-- Aim of the exercise --
Reproduce every one of the records below word for word, omitting the pictures from your answer.

(Saved records)
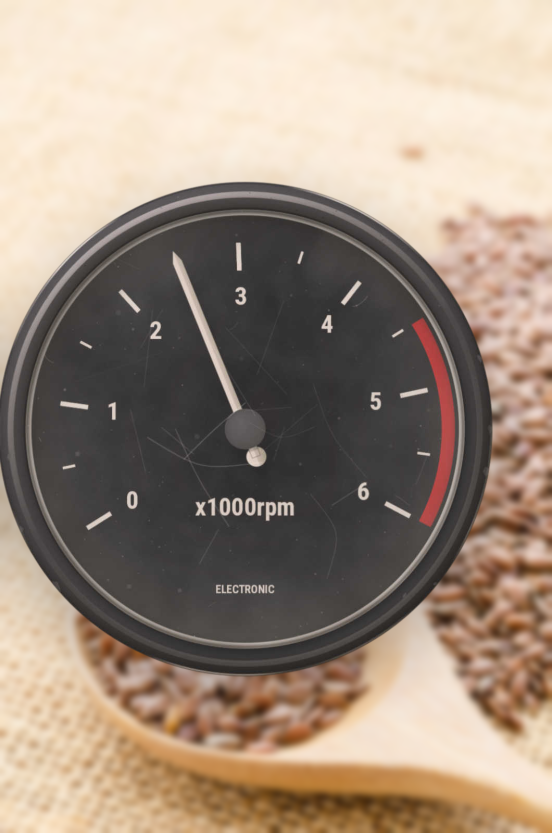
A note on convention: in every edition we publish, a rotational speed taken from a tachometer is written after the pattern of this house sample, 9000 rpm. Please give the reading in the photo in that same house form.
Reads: 2500 rpm
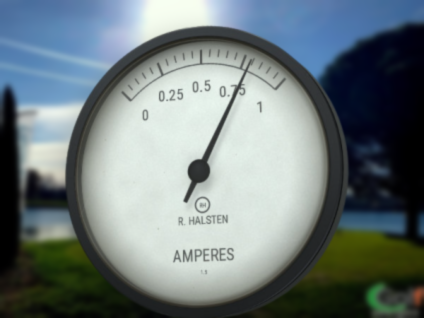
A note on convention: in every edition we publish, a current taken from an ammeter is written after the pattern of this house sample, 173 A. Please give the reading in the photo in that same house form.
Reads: 0.8 A
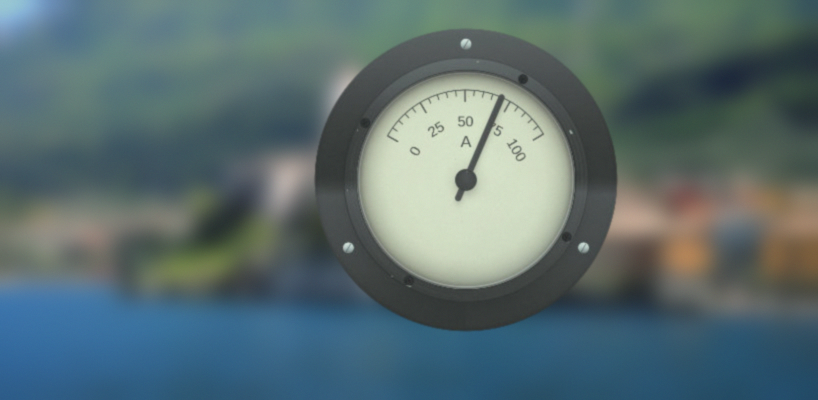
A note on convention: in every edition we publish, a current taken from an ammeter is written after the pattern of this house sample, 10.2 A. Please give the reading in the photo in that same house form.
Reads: 70 A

-- Solution --
A note on convention: in every edition we publish, a rotational speed taken from a tachometer is written after the pattern of this house sample, 9000 rpm. Please give the reading in the photo in that same house form.
Reads: 2500 rpm
A note on convention: in every edition we publish, a current taken from an ammeter is written after the pattern of this house sample, 173 A. Please give the reading in the photo in that same house form.
Reads: 0.8 A
A note on convention: in every edition we publish, a current taken from an ammeter is written after the pattern of this house sample, 10.2 A. Please give the reading in the photo in that same house form.
Reads: 70 A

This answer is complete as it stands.